**AVAILABLE RECORDS:**
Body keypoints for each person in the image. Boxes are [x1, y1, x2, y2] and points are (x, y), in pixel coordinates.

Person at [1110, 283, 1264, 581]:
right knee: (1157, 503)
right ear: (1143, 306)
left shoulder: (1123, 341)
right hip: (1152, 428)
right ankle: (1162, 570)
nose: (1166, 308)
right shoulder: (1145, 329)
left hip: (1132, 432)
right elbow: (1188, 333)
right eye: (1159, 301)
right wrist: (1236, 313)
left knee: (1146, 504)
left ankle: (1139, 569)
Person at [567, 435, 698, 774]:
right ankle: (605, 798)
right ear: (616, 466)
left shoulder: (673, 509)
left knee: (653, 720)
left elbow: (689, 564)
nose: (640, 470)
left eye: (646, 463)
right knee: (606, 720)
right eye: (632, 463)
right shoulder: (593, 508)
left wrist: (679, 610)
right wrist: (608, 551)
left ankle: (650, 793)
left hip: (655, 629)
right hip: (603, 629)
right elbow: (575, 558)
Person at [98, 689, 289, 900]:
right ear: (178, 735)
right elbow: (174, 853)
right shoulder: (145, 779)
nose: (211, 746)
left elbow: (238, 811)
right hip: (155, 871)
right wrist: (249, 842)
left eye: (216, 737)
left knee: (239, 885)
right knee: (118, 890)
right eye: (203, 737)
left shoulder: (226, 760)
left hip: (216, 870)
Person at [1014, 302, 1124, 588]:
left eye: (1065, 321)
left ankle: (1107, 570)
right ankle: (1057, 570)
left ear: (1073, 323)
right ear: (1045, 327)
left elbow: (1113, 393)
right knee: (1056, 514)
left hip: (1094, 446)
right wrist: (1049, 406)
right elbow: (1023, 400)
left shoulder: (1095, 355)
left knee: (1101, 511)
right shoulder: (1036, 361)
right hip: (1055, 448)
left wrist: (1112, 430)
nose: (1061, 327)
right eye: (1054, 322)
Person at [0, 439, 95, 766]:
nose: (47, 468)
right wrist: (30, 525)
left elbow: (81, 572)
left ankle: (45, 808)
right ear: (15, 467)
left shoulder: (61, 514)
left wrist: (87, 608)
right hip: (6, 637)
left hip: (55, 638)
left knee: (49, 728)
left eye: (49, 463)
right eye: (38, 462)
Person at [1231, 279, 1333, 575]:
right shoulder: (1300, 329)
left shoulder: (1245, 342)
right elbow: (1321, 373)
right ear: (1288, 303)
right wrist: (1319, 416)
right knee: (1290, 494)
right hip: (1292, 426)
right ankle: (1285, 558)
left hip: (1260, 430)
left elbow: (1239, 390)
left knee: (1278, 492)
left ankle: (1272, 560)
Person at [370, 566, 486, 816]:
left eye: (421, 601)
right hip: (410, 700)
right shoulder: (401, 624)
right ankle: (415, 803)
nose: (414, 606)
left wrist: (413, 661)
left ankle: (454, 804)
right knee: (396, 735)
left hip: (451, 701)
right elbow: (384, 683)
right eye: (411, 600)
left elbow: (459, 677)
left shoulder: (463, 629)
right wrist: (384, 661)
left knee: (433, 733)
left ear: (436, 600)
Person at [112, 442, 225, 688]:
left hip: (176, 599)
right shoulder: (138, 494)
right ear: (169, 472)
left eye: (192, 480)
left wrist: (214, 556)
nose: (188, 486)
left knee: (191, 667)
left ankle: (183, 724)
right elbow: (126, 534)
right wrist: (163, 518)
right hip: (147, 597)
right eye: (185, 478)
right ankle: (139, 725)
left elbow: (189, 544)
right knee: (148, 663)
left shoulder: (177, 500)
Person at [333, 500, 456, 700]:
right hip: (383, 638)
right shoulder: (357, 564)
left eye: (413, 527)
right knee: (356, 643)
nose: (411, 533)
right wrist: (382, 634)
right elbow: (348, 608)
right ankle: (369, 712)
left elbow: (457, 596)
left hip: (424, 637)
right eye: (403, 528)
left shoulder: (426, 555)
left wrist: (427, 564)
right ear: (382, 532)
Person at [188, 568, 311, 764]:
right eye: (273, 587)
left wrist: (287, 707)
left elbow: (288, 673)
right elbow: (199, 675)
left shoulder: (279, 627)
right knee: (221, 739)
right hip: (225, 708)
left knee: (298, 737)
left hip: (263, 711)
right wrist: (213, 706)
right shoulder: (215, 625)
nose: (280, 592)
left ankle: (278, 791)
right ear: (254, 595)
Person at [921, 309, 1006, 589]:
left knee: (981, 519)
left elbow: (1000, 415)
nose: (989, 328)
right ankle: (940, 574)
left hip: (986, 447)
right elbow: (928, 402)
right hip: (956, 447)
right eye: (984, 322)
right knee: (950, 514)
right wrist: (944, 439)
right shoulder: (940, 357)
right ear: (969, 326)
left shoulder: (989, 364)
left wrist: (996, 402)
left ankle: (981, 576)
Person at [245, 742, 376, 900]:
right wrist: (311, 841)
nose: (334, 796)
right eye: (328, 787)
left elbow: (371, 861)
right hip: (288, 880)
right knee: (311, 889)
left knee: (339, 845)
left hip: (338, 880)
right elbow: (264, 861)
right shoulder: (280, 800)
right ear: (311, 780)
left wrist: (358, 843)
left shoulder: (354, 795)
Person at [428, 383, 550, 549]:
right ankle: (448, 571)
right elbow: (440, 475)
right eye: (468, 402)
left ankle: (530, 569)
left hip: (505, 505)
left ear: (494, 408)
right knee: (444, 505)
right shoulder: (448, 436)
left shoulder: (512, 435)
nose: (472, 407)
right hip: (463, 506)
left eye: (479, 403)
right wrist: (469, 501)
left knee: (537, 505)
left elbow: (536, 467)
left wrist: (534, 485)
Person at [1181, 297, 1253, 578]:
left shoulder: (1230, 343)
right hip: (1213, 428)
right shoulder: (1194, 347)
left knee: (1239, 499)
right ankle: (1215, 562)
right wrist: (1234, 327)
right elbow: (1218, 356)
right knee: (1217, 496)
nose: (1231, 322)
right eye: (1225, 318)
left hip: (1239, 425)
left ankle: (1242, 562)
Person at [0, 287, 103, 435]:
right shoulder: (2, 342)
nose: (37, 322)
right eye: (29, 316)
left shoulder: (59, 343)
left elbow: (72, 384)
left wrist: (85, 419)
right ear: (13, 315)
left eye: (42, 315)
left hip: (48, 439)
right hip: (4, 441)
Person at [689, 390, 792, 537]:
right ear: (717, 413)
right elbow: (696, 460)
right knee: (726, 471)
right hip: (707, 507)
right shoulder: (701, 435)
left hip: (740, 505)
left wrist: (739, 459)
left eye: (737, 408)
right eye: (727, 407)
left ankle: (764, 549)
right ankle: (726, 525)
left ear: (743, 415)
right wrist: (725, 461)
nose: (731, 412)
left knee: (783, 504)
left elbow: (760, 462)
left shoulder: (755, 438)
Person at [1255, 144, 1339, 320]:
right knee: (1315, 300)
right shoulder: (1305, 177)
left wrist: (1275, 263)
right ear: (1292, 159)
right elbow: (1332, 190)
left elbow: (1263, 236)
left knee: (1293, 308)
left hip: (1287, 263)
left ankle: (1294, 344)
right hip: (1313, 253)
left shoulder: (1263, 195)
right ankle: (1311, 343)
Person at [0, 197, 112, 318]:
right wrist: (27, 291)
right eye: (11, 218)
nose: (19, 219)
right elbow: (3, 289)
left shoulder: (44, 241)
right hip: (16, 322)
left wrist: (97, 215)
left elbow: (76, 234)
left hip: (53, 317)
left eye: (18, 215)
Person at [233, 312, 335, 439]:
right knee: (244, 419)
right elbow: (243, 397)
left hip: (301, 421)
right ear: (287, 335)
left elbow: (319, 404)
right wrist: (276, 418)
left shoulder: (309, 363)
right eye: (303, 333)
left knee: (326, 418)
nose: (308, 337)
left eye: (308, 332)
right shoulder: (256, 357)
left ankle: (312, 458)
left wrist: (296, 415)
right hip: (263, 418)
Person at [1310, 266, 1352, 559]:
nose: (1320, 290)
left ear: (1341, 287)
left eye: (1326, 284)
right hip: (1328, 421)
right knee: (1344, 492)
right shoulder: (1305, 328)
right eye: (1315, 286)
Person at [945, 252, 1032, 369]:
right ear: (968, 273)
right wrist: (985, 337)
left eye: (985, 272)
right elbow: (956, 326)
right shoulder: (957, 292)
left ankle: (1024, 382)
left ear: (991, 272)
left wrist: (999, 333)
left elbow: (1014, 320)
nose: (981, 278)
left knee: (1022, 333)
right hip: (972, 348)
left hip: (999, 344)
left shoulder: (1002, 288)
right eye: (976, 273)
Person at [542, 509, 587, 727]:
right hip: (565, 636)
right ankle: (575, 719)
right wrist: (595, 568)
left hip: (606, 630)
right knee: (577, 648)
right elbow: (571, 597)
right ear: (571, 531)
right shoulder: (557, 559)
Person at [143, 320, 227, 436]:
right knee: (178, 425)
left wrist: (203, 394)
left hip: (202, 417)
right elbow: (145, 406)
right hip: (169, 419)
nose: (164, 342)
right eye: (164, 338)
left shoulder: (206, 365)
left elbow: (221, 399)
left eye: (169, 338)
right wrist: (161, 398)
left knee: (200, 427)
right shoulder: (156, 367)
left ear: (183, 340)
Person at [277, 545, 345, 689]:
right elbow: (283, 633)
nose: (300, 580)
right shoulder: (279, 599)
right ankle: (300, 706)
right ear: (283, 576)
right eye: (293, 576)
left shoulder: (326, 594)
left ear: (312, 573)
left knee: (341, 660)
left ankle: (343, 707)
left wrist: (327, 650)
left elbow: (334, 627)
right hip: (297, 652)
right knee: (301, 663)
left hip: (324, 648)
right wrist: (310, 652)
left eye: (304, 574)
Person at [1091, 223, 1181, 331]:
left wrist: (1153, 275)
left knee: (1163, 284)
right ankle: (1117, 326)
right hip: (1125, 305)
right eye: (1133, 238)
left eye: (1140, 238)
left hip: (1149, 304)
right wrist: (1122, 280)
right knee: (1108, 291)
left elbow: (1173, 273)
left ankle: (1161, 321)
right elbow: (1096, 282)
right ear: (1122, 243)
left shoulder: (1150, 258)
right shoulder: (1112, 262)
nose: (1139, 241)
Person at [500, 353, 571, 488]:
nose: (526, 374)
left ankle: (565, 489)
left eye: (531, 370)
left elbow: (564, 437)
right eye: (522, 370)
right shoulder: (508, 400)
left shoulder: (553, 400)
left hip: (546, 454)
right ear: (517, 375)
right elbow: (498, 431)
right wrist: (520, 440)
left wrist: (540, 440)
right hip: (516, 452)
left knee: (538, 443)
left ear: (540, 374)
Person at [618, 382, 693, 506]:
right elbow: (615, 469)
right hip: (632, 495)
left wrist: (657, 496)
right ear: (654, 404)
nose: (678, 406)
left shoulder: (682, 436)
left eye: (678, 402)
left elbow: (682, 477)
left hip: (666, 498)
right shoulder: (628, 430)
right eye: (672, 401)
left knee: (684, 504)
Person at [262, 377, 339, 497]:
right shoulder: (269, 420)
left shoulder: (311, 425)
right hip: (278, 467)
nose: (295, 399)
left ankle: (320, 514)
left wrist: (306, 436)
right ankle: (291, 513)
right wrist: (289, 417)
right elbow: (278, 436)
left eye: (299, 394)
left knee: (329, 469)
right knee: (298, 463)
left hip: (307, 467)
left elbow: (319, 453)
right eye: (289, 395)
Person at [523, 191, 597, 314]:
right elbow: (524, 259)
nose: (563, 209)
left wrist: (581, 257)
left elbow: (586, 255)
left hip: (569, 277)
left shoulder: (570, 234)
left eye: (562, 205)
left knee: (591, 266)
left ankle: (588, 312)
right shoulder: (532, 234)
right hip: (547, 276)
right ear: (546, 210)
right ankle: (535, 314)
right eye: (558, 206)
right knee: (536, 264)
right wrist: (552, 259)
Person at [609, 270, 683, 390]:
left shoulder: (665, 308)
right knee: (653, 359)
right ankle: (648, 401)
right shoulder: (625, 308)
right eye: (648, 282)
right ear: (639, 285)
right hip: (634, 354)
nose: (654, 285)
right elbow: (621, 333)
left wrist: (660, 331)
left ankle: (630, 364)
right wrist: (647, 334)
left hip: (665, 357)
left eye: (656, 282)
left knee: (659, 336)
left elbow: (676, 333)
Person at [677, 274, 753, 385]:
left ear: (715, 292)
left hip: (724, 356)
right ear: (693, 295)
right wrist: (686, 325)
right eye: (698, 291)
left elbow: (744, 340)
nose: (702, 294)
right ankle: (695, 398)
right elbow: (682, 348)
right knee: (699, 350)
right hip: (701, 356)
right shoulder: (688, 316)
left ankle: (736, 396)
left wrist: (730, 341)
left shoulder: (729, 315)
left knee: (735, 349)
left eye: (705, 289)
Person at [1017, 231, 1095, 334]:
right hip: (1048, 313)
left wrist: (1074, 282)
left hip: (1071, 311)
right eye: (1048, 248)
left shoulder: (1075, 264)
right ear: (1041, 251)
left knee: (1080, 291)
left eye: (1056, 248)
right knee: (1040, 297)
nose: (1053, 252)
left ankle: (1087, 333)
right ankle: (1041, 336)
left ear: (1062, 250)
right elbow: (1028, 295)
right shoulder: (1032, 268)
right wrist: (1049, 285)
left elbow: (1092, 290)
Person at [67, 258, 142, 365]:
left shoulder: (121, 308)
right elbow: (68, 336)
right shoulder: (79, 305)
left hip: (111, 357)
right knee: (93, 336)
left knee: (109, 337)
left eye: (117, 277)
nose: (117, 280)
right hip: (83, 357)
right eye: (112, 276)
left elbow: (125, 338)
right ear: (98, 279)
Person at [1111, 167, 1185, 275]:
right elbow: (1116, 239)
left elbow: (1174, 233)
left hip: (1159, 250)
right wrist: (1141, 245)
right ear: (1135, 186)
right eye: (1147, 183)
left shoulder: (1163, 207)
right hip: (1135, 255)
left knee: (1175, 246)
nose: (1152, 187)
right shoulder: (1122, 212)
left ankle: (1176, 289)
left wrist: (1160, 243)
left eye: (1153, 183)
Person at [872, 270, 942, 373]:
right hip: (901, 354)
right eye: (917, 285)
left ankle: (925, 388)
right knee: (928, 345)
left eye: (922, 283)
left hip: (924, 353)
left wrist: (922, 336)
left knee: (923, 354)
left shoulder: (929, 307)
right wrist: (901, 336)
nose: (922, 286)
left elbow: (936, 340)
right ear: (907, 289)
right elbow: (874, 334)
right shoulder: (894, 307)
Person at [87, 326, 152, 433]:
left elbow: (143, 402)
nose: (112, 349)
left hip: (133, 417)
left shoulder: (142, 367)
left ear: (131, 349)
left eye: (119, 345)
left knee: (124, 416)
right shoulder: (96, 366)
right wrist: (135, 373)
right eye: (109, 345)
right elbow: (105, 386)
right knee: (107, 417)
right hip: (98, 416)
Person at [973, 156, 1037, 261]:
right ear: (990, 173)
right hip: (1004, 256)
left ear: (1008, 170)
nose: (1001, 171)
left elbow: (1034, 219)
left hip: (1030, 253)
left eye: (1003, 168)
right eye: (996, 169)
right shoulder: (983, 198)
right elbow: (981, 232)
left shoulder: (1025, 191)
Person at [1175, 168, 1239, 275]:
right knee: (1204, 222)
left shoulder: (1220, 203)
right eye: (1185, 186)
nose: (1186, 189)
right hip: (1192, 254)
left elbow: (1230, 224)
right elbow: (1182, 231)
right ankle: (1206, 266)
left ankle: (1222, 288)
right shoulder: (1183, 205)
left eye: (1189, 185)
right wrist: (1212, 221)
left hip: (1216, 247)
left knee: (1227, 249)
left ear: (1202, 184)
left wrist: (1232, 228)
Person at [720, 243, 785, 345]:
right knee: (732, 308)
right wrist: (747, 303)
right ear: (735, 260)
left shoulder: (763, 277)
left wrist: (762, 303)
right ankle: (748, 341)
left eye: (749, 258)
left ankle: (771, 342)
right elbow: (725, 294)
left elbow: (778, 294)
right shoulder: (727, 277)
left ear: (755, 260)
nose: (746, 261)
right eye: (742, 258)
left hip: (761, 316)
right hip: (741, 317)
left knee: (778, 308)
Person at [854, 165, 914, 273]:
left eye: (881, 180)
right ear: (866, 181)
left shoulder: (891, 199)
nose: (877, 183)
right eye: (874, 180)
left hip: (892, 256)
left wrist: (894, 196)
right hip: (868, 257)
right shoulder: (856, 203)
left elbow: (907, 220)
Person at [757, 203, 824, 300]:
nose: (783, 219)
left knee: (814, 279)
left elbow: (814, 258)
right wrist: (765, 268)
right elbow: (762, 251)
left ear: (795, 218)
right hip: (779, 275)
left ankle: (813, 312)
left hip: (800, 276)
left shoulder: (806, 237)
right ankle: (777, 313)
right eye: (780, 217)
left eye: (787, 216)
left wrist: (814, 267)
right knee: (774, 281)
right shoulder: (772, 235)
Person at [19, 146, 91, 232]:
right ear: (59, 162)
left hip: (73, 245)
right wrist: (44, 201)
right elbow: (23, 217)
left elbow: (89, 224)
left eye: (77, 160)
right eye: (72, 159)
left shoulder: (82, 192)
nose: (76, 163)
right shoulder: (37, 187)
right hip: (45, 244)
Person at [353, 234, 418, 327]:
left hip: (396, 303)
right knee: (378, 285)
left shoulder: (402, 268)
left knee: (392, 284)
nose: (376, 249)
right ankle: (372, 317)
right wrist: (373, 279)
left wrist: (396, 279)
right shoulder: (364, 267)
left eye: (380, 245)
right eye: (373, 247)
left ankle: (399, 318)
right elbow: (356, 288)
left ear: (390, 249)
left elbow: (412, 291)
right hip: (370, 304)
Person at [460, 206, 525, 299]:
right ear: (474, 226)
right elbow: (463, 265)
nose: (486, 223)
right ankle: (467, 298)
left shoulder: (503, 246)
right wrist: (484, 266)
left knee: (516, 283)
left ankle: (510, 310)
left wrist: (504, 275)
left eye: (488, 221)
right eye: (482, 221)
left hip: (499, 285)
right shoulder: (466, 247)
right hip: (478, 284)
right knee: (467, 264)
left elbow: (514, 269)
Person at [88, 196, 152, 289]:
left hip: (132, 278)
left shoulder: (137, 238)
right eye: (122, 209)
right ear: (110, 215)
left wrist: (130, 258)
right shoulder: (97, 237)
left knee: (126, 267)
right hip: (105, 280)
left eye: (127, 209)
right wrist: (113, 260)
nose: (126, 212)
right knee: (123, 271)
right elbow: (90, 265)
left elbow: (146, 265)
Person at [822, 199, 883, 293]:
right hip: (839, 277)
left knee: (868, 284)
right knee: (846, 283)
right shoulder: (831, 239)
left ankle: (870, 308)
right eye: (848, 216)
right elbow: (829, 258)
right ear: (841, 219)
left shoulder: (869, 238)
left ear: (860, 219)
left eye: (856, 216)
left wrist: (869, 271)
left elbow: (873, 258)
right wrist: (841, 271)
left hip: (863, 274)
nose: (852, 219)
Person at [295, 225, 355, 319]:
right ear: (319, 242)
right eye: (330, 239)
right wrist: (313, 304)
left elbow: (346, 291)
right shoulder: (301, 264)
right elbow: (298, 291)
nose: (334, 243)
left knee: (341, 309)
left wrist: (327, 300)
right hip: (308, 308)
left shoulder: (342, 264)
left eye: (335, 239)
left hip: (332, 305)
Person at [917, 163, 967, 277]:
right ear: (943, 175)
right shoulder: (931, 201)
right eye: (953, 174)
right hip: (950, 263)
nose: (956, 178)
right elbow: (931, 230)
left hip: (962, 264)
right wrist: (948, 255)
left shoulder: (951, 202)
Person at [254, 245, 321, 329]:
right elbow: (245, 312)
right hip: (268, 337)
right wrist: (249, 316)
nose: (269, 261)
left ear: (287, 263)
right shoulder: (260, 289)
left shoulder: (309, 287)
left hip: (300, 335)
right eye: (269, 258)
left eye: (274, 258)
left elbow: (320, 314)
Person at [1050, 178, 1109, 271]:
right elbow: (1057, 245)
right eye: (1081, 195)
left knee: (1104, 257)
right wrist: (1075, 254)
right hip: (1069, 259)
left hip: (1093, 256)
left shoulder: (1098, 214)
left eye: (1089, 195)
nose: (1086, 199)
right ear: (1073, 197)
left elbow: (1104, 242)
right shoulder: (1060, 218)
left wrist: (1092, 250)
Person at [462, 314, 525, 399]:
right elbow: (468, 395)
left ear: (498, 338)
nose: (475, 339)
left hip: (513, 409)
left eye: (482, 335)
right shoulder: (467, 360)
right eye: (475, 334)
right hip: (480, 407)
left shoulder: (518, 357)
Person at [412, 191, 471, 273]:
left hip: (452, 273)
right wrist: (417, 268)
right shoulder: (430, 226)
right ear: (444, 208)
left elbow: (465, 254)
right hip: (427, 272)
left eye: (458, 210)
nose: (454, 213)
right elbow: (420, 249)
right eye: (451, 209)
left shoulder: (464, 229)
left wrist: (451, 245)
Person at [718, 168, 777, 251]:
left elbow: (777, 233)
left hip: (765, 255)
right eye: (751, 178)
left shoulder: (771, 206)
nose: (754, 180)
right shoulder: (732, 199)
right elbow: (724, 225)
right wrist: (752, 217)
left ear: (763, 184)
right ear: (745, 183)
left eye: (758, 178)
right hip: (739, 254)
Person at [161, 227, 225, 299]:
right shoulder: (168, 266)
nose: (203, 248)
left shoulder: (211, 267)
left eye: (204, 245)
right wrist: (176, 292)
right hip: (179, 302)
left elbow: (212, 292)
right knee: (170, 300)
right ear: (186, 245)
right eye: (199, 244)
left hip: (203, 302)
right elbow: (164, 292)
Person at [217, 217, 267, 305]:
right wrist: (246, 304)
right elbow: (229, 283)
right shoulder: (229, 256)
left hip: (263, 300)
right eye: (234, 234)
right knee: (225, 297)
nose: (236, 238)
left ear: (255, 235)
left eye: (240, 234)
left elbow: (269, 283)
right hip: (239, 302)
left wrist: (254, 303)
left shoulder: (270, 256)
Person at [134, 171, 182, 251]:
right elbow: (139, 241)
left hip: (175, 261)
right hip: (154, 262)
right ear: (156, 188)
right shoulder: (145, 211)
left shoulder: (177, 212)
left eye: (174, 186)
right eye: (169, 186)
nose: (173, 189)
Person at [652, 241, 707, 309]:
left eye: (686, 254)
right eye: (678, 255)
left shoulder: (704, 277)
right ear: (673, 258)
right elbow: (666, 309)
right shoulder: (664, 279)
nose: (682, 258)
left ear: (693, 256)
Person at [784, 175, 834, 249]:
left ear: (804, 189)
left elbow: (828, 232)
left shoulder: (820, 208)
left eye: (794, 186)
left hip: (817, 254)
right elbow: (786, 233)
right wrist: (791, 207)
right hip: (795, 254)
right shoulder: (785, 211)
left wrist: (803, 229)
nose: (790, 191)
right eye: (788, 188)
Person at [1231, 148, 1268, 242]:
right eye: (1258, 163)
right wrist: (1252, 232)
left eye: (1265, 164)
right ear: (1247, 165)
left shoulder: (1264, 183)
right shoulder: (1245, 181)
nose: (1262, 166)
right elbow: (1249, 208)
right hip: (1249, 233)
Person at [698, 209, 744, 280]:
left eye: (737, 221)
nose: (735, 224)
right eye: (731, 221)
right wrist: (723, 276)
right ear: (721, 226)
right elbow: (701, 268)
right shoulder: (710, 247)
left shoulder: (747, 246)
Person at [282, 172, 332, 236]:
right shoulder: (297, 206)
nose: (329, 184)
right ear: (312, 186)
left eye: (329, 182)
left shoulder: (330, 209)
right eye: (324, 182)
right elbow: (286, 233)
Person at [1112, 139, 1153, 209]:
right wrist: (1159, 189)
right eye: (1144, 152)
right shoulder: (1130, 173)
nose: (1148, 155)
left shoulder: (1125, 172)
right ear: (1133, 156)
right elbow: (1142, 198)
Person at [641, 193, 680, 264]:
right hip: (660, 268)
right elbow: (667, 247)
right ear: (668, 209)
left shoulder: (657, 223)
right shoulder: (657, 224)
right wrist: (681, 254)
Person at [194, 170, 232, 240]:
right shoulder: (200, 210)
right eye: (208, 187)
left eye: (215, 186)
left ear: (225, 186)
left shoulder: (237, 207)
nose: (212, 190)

**YOUR ASSIGNMENT:** The lines above, starting at the one with "left shoulder: (1163, 207)" and ending at the one with "left eye: (119, 345)", are the only ones to return, exactly as written.

**COMPLETED TASK:**
left shoulder: (1163, 207)
right hip: (1135, 255)
left knee: (1175, 246)
nose: (1152, 187)
right shoulder: (1122, 212)
left ankle: (1176, 289)
left wrist: (1160, 243)
left eye: (1153, 183)
Person at [872, 270, 942, 373]:
right hip: (901, 354)
right eye: (917, 285)
left ankle: (925, 388)
right knee: (928, 345)
left eye: (922, 283)
left hip: (924, 353)
left wrist: (922, 336)
left knee: (923, 354)
left shoulder: (929, 307)
right wrist: (901, 336)
nose: (922, 286)
left elbow: (936, 340)
right ear: (907, 289)
right elbow: (874, 334)
right shoulder: (894, 307)
Person at [87, 326, 152, 433]:
left elbow: (143, 402)
nose: (112, 349)
left hip: (133, 417)
left shoulder: (142, 367)
left ear: (131, 349)
left eye: (119, 345)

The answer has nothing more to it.